## WHAT YOU WILL DO
Could you retype, character for character, the lines of the material from the one containing "Деньги это энергия, текущая" through the one containing "больших количествах.", including both of those lines?

## DATA SUPPLIED
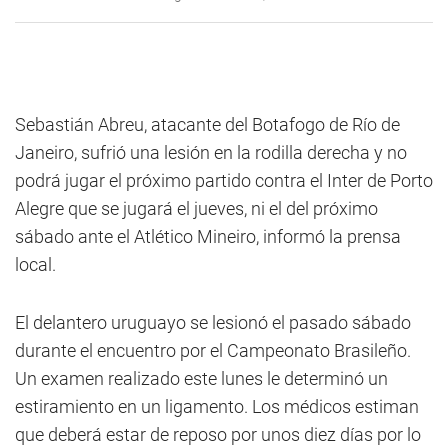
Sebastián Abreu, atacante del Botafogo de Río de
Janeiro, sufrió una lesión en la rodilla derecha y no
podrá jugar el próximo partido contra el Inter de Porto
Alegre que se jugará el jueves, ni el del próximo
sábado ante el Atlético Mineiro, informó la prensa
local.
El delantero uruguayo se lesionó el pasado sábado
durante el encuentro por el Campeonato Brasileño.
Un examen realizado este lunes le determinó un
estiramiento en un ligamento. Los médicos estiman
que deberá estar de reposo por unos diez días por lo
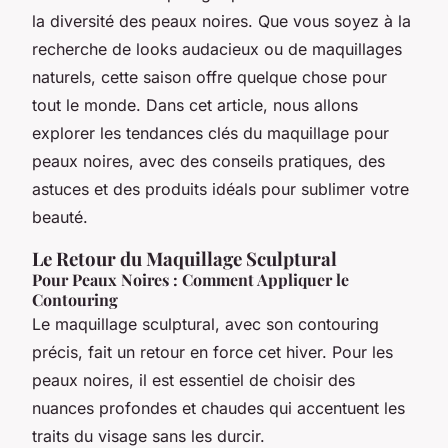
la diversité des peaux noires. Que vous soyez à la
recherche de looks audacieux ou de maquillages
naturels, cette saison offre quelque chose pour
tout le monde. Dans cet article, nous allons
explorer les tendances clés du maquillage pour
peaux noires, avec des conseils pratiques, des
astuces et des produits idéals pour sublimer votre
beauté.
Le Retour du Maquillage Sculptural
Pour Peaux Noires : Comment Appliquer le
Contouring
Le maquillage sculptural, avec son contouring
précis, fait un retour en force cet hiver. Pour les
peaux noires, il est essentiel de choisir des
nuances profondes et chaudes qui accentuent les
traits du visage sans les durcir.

---

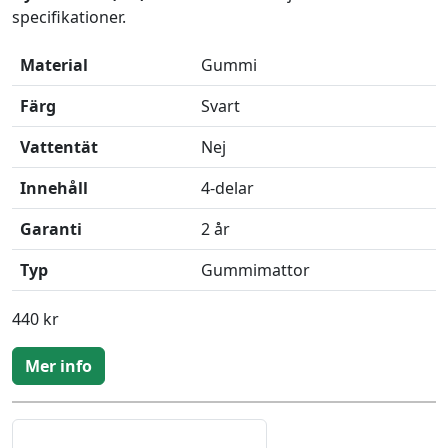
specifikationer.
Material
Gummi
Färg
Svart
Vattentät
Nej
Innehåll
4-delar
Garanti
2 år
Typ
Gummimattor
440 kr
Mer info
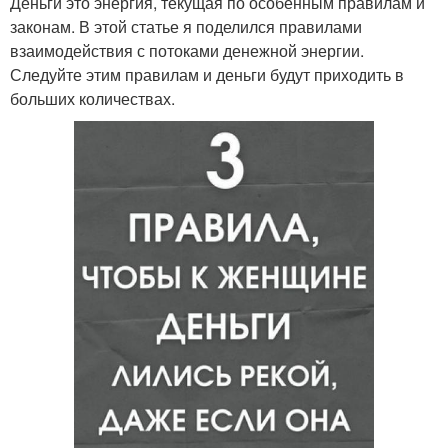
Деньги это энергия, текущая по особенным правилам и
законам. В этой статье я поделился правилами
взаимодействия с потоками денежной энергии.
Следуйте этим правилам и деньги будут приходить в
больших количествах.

## SOLUTION TO THIS EXERCISE
Деньги это энергия, текущая по особенным правилам и
законам. В этой статье я поделился правилами
взаимодействия с потоками денежной энергии.
Следуйте этим правилам и деньги будут приходить в
больших количествах.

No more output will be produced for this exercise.